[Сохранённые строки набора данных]

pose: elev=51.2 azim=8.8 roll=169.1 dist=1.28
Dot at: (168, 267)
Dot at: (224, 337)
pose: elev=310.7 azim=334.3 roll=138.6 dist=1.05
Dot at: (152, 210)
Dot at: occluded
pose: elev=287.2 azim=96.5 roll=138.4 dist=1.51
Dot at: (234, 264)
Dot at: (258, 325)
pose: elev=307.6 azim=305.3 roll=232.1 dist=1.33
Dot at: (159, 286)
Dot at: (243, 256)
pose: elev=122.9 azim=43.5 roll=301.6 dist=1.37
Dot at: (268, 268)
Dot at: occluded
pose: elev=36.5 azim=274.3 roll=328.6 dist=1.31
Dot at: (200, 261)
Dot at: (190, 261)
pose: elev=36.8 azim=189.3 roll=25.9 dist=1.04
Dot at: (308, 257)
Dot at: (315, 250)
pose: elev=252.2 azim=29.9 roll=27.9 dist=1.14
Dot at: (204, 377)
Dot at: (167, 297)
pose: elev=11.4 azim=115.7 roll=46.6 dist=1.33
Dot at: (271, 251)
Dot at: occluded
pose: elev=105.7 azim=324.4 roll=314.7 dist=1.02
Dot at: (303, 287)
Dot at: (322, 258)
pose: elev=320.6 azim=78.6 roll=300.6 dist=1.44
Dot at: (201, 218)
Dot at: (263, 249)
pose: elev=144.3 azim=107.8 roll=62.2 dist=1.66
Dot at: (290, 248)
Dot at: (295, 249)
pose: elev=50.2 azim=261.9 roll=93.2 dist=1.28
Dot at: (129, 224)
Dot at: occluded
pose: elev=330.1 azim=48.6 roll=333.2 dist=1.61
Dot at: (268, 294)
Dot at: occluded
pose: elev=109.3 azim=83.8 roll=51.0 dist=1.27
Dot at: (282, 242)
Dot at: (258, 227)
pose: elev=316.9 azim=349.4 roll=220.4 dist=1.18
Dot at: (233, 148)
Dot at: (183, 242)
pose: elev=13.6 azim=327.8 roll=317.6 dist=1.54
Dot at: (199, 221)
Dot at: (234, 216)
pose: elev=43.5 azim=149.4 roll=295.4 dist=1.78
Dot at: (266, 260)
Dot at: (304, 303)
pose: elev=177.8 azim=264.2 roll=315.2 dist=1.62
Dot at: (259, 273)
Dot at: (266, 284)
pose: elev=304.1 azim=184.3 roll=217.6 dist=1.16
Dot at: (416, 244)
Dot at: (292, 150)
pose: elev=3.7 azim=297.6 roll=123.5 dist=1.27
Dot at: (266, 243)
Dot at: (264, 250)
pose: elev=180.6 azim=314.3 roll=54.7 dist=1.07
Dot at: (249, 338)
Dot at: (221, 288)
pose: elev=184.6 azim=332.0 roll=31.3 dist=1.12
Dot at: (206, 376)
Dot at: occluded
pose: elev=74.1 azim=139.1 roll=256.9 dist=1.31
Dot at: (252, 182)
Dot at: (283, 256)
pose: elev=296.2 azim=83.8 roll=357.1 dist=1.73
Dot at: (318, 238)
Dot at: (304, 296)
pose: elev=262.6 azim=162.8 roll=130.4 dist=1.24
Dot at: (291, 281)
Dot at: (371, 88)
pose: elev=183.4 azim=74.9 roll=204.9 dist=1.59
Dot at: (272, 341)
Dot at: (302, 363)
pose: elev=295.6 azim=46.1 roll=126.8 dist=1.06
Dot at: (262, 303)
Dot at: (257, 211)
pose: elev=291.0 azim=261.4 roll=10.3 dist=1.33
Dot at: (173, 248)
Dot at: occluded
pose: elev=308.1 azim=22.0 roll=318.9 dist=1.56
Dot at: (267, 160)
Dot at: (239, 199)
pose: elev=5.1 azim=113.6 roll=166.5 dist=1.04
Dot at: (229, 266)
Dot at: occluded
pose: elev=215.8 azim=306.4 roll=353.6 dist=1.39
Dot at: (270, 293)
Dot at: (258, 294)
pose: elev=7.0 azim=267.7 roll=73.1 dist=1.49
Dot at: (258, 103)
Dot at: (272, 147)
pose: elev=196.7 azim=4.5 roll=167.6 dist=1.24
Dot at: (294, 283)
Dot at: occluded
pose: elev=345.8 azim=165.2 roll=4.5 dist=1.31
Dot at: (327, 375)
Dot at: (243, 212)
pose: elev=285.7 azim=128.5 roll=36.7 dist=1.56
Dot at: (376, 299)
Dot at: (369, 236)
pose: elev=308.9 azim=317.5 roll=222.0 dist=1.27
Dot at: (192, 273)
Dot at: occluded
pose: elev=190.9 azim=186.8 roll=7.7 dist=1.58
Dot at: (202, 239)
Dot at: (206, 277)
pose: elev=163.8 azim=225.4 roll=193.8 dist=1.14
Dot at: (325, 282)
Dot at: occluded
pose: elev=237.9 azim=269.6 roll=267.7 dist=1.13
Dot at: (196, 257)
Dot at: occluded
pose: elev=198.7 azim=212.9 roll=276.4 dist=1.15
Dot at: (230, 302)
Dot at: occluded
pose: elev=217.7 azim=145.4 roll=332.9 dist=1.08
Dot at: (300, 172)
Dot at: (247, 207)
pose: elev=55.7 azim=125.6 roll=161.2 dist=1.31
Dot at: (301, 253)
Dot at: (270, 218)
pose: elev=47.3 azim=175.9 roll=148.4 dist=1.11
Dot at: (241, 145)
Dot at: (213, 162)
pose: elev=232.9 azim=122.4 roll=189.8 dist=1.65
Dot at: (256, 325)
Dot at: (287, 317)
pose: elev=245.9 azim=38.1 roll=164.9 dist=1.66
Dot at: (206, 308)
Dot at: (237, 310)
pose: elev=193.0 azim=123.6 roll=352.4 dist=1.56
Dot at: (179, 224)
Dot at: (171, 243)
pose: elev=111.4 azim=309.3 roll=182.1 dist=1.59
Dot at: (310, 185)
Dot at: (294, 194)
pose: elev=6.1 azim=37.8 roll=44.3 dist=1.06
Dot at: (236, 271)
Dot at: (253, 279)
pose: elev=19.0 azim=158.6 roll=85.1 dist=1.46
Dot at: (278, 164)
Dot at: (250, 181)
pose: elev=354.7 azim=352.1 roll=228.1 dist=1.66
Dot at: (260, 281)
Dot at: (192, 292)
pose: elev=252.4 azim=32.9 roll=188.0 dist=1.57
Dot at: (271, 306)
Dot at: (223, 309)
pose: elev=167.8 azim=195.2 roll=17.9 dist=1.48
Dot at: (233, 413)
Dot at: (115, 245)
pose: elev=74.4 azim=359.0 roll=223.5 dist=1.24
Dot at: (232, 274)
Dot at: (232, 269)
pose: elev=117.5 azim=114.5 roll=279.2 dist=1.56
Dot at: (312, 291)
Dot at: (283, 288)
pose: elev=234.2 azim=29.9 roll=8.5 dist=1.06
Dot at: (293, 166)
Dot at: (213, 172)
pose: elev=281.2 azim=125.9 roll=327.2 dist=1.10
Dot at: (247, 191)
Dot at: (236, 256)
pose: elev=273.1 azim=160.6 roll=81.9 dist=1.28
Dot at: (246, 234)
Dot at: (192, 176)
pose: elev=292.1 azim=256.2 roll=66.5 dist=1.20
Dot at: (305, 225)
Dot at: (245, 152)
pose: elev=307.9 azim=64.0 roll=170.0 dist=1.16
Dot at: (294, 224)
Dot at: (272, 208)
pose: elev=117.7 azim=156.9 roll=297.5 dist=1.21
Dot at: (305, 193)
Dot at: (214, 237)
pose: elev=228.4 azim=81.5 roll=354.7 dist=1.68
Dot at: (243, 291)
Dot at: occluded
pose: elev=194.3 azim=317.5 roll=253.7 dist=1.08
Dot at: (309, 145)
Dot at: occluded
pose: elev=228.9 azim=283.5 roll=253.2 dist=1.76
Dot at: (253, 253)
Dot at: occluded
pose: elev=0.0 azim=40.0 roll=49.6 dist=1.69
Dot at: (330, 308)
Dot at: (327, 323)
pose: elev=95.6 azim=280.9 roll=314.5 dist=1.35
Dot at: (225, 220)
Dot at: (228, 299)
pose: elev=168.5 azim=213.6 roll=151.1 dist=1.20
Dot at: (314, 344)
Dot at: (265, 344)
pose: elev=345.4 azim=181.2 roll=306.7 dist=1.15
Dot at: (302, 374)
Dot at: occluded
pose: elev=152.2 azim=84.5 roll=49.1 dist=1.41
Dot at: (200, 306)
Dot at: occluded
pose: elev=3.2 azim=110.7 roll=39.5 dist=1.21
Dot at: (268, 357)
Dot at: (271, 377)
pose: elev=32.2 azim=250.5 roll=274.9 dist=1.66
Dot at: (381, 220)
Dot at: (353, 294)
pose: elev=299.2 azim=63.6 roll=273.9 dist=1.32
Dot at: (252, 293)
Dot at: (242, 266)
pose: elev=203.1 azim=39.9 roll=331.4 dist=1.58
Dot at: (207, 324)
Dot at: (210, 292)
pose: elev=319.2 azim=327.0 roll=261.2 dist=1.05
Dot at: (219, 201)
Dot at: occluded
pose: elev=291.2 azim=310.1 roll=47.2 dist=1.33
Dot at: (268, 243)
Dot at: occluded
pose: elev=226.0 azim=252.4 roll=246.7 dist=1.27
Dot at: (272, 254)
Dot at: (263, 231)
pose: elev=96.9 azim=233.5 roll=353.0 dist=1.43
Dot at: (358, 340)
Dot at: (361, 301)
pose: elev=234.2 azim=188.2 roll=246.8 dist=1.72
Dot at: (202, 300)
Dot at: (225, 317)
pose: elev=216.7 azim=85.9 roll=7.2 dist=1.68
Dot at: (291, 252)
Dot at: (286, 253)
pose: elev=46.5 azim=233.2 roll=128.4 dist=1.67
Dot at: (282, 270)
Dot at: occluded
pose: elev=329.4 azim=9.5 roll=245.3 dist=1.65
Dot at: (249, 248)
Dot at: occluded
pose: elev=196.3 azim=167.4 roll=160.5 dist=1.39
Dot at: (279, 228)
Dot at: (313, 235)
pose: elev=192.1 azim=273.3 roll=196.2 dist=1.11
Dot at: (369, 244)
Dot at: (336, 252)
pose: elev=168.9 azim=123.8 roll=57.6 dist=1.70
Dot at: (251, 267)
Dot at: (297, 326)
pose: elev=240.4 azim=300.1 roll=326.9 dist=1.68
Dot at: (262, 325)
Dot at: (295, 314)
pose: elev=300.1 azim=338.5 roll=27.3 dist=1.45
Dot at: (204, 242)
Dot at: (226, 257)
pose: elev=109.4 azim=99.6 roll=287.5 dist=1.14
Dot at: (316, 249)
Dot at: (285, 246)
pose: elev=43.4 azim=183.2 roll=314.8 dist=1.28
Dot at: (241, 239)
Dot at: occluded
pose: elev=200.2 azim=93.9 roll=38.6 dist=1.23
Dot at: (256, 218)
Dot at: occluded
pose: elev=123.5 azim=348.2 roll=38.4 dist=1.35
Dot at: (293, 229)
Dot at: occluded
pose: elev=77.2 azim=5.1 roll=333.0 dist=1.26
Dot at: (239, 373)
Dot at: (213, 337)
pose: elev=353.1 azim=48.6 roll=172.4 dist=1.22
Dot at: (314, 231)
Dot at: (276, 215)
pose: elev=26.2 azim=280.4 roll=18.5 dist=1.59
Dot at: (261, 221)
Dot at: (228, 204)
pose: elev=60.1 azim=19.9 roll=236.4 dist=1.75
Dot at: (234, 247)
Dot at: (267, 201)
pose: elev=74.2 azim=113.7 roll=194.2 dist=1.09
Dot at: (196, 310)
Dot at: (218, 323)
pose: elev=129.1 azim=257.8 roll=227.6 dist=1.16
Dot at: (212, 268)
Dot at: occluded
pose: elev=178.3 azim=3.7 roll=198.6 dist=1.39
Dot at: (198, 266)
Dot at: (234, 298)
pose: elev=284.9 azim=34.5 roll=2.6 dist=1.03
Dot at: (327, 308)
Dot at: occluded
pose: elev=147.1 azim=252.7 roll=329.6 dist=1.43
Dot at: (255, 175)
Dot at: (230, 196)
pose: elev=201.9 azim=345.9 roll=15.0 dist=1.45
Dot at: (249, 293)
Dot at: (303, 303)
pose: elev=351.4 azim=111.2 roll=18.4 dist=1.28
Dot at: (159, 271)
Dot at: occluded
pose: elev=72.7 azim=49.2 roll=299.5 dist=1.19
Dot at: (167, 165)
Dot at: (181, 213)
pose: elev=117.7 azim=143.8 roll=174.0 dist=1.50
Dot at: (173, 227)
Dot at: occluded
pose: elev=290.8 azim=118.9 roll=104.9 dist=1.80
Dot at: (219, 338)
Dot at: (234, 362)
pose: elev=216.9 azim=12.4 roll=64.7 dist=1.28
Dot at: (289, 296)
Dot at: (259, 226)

» **Задание**
Верните без изменений строки выше: начните со строки, где есть «pose: elev=292.1 azim=256.2», и закончите строкой, где есть «Dot at: (214, 237)», включая обе.

» **Полный ответ**
pose: elev=292.1 azim=256.2 roll=66.5 dist=1.20
Dot at: (305, 225)
Dot at: (245, 152)
pose: elev=307.9 azim=64.0 roll=170.0 dist=1.16
Dot at: (294, 224)
Dot at: (272, 208)
pose: elev=117.7 azim=156.9 roll=297.5 dist=1.21
Dot at: (305, 193)
Dot at: (214, 237)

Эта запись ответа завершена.